Death is too painful for many. They want the memory of their loved one, they want the healthy state of their loved one, not the crippled, diseased person that’s dying.
It takes tremendous maturity of involvement/detachment which makes us creatively useful, able to be compassionate, to be involved in the other person’s suffering rather than in our own repines to it. False compassion, or sentimentality, always leads to escape by withdrawing, by becoming cold, impassive and wounding.
I’ve been through the death of both my grandma’s now. My grandpa’s passed away before I was born. I’m named after both of them (James Thomas). I’ve watched my died die of cancer, for 5 years and pass away on his 60th birthday. I am child of divorce, a living death. In all of it I have struggled through involvement and detachment.
Unfortunately I was not there, present with my Grandma her last year of life. She had dementia, and I detached. She was dying and she just needed love.
I think so much vitality and comfort is transferred in our hugs, and affections.
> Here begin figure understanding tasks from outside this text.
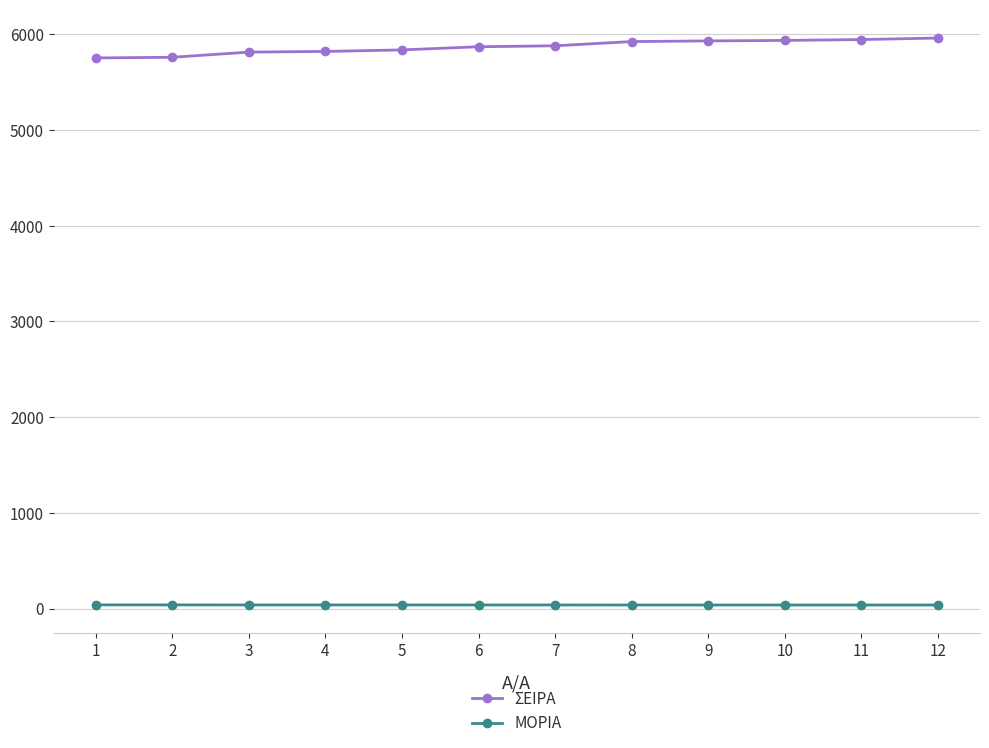

Which series has the widest spread of values?

ΣΕΙΡΑ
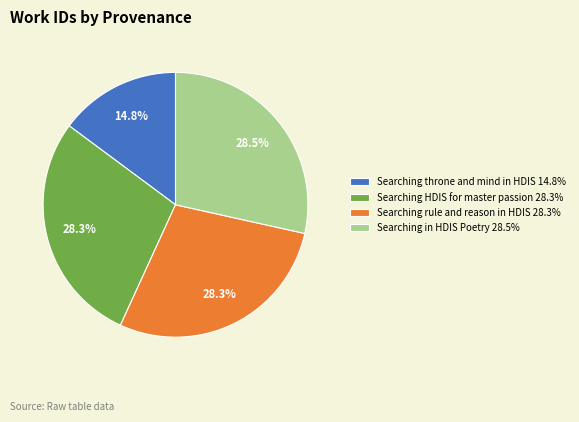

Is the sum of Searching HDIS for master passion and Searching rule and reason in HDIS greater than half?

Yes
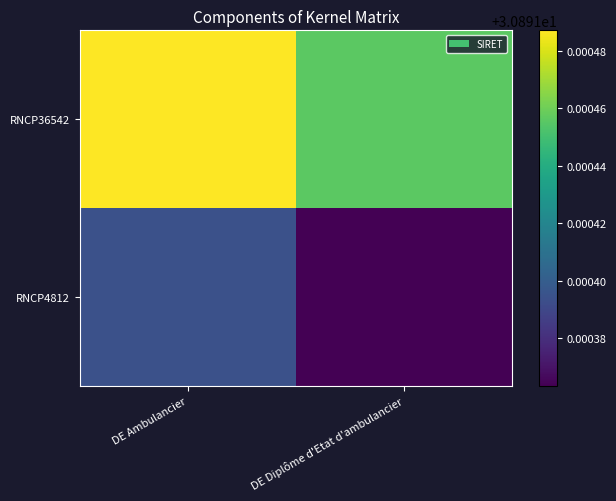

Reading left to right, transcribe all the data shown in this chart.

RNCP36542: DE Ambulancier=30.9	DE Diplôme d'Etat d'ambulancier=30.9
RNCP4812: DE Ambulancier=30.9	DE Diplôme d'Etat d'ambulancier=30.9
I’m taking a lot from my grandma’s life, but I’m also seeing that being available and present with friends and family in their deaths is important.
My gratitude to my grandparents and my affections to all who knew them.
James Thomas Canali
I will continue remembering and laughing over my Grandma, and family members who are in heaven, and hope to share more here on Ecstatic Expression’s blogs. Thank you all who have read and shared your hearts, it is so much appreciated.